> _TÂCHES À RÉALISER_
1) D'après l'extrait sur les fausses ordonnances, à partir de quel montant d'achat les contrôles sont-ils devenus obligatoires depuis octobre dernier ?
2) Recopiez l'extrait sur les fausses ordonnances depuis « Elles prouvent que » jusqu'à « ajoute Thibault Ozenne. » inclus.

> _EXTRAIT DU DOCUMENT_
Parmi eux, les fautes d’orthographe ou encore les contre-indications. «On travaille aussi sur la calligraphie, car les délinquants ajoutent des lignes sur les ordonnances écrites à la main», indique le responsable. Un logiciel destiné aux pharmaciens car «ils sont débordés et ont besoin d’être aidés, reprend Thibault Ozenne. Ils sont chefs d’entreprise, professionnels de santé, et on leur demande de faire les contrôles. Or, comme dans d’autres professions, ils font face à une pénurie de personnel.»
Bibliothèque de fausses ordonnances
Les trafiquants, eux, en profitent. Consigne est donnée aux mules d’arriver dans les pharmacies aux heures de pointe, quand tout le monde est débordé. Tous les subterfuges sont alors utilisés pour déjouer les contrôles, comme l’invariable «j’ai oublié ma carte Vitale mais j’ai une attestation de la carte». Si les attestations ne se louent pas, au contraire de la carte, elles se vendent en revanche très bien. Dans les cités, la plupart du temps.
Elles prouvent que le client est bien un assuré social, sans permettre au pharmacien d’accéder à son historique pharmaceutique. Aussi ce dernier ne pourra-t-il pas voir que la personne fait du «nomadisme pharmaceutique» et qu’il vient d’écumer plusieurs autres établissements pour réaliser les mêmes achats. «Et si le pharmacien appelle le médecin traitant pour vérifier la demande, il sera parfois berné», ajoute Thibault Ozenne.
Car, sur l’ordonnance, vrai nom de généraliste mais faux numéro de téléphone… Au bout de la ligne, un complice validera la prescription. Mais tout se corse pour les 20.000 pharmacies du pays. Depuis octobre dernier, ces contrôles sont devenus obligatoires à partir de 300 euros d’achat. À défaut, et en cas de fausse ordonnance décelée par la suite, les établissements ne seront pas remboursés.

> _JEU DE DONNÉES_
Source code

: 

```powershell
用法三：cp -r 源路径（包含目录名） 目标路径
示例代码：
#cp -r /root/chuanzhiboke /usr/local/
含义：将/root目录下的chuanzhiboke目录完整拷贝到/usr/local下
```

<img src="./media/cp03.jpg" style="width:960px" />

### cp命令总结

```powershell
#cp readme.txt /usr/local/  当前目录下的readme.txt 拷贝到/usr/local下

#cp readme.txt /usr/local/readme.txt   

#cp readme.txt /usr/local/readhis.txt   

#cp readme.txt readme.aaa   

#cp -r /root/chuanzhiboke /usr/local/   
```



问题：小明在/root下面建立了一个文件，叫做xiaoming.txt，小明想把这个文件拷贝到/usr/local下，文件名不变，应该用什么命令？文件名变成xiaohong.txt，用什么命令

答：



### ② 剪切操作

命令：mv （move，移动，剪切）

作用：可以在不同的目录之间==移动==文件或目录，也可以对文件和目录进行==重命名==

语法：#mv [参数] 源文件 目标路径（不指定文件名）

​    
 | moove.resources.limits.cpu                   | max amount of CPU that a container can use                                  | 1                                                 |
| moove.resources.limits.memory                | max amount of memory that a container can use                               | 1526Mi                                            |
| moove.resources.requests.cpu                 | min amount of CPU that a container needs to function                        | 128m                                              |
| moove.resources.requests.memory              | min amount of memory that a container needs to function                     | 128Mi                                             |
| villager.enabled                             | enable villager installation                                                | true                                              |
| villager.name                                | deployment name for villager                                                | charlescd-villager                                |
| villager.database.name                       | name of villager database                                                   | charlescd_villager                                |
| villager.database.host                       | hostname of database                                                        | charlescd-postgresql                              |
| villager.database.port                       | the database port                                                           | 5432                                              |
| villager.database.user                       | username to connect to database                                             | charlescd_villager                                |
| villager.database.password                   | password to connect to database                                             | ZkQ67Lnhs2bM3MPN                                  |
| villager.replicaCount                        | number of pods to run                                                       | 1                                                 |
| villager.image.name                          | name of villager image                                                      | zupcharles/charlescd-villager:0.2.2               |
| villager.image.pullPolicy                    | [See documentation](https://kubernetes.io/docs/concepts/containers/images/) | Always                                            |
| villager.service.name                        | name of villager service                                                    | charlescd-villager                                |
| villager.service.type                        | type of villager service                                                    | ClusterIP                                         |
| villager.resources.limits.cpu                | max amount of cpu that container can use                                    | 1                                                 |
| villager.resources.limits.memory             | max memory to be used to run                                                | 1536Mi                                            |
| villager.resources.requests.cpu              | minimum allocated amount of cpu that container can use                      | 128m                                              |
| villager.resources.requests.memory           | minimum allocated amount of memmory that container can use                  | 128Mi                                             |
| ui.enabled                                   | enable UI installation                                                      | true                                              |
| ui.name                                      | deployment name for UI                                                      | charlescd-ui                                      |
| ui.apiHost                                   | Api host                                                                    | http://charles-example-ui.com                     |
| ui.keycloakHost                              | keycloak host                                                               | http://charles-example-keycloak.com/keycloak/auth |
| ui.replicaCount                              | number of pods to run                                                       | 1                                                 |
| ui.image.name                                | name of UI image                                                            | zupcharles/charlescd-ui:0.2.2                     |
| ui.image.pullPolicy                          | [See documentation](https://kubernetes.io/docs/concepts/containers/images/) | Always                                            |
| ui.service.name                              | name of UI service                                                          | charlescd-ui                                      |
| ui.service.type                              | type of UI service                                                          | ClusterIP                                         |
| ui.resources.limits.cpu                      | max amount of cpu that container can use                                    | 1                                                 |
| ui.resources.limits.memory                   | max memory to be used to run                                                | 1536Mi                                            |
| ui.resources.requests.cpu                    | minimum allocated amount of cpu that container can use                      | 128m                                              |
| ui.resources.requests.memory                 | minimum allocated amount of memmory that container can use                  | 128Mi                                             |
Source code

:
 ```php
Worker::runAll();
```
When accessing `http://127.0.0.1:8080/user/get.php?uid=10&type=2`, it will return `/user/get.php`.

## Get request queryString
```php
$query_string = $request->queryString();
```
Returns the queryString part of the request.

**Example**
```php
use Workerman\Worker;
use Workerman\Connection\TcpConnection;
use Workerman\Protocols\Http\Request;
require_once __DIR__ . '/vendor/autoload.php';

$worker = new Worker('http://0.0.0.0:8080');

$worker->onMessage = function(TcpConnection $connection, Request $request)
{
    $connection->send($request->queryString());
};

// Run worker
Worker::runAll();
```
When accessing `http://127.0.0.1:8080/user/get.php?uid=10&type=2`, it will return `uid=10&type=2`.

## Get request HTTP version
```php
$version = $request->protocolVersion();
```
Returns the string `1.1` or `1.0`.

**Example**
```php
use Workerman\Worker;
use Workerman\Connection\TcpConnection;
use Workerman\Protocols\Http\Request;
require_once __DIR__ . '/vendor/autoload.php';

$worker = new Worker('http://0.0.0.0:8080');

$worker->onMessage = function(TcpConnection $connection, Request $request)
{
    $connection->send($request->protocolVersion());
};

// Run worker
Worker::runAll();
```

> _RÉPONSES NUMÉROTÉES_
1) À partir de 300 euros d'achat.

2)
Elles prouvent que le client est bien un assuré social, sans permettre au pharmacien d’accéder à son historique pharmaceutique. Aussi ce dernier ne pourra-t-il pas voir que la personne fait du «nomadisme pharmaceutique» et qu’il vient d’écumer plusieurs autres établissements pour réaliser les mêmes achats. «Et si le pharmacien appelle le médecin traitant pour vérifier la demande, il sera parfois berné», ajoute Thibault Ozenne.